Şimdi karşıdan karşıya geçmenin bile zorlaştığı yolun her iki yanı, kaldırım işgalcisi lüks oto galerileri, adım başı önüne dikilen bir banka şubesi, benzin kokularına türlü baharat ve tütün kokularını katan nargile kafeler, lüks lokantalar, marketler, özel okullar ve emlak ofisleriyle dolu.

Şenlikköy artık “Curcunaköy” oldu.

Bayramdan bayrama dolan israf anıtı yeni bir caminin oturduğu, yeşil diye çimen ve mevsimlik çiçeklerle süslü bu toprakların altında, sabahları sıcak süt almak için güğümlerimizle kapısına dayandığımız sütçü ninenin, ağaçlar arasında saklı ahıra bitişik evi vardı.
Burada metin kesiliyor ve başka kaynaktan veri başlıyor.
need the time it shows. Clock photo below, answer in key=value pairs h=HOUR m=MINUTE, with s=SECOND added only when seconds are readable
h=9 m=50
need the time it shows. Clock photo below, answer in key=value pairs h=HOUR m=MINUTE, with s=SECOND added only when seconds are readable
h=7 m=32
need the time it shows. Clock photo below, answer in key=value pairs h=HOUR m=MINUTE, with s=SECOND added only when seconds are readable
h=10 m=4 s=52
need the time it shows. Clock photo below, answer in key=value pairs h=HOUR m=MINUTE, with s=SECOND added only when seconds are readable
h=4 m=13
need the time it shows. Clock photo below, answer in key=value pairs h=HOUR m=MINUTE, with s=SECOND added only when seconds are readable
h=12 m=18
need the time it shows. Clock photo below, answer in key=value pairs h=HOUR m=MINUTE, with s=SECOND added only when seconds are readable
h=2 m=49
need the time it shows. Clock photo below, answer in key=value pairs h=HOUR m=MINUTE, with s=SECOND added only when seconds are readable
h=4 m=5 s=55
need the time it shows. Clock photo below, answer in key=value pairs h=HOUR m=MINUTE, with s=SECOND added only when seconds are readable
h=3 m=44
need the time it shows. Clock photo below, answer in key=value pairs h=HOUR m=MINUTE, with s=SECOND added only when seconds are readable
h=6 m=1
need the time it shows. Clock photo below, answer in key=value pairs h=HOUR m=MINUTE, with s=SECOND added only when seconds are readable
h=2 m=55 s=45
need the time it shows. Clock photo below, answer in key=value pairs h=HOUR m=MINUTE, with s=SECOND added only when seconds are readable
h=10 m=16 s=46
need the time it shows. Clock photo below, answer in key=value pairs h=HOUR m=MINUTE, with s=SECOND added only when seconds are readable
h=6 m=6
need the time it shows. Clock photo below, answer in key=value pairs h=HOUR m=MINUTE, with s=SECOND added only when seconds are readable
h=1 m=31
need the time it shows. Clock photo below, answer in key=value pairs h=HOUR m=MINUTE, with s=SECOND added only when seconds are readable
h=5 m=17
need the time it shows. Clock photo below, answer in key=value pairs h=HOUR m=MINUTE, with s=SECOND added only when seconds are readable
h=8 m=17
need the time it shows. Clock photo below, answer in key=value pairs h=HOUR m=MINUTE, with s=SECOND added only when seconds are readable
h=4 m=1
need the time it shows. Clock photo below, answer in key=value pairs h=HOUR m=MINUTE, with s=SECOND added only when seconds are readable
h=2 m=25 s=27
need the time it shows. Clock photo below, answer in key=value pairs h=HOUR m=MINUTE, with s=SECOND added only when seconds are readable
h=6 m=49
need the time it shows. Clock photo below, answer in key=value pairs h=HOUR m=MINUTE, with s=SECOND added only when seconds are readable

Ve köy içindeki çeşmenin yanında berber, yanında bahçesinde yetiştirdiklerini satan manav, akşamüstleri adeta köy halkının günlük toplantılarını yaptığı bahçeli kahve ve Atatürk Ormanı bitişiğinde Selanikli Cafer Amcanın muhtarlık ofisi… İstasyon çıkışında bekleyen faytonlar, cıvıl cıvıl Güneş Plajı, Menekşe köprüsü ve sıra sıra balıkçılar…  

Rumu, Türkü, Ermenisi, yerlisi, göçmeniyle güzel komşularımız vardı, çocukların yürüyerek okula gidebildiği mahallemizde. Şimdi sokaklarında mafyanın, kaçakçının ve çeşit çeşit yurt kaçkını göçmenin cirit attığı köyde akşamları dolaşmak, büyükler için bile cesaret gerektiriyor. Günde birkaç arabanın ancak geçtiği sokaklarımızda, kaldırımlara park etmiş arabalar arasından evimizin kapısına ulaşabilecek boşluğu ara ki bulasın.

***

 “İnsan özgülüğe mahkumdur.” der J. P. Sartre. Seçimlerimizle kendimiz ve insanlık hakkında hüküm veririz sürekli. Yani ne oluyorsa insana dair, olduran biziz. Şimdi önünde durup geçmişe hüzünlü bir yolculuk yaptığım bu moloz yığınının altında kalan Son Mohikan’ın kanı benim de ellerimdedir aslında, sizin de…

O halde, yaratılan bir kadere mahkum olmanın kolaycılığına kaçmadan, çevremizde olan bitenden payımıza düşen sorumluluğu üstlenerek, doğaya kıymadan, yeni bir seçimle yeniden var etmeliyiz, kendimizi ve insanı.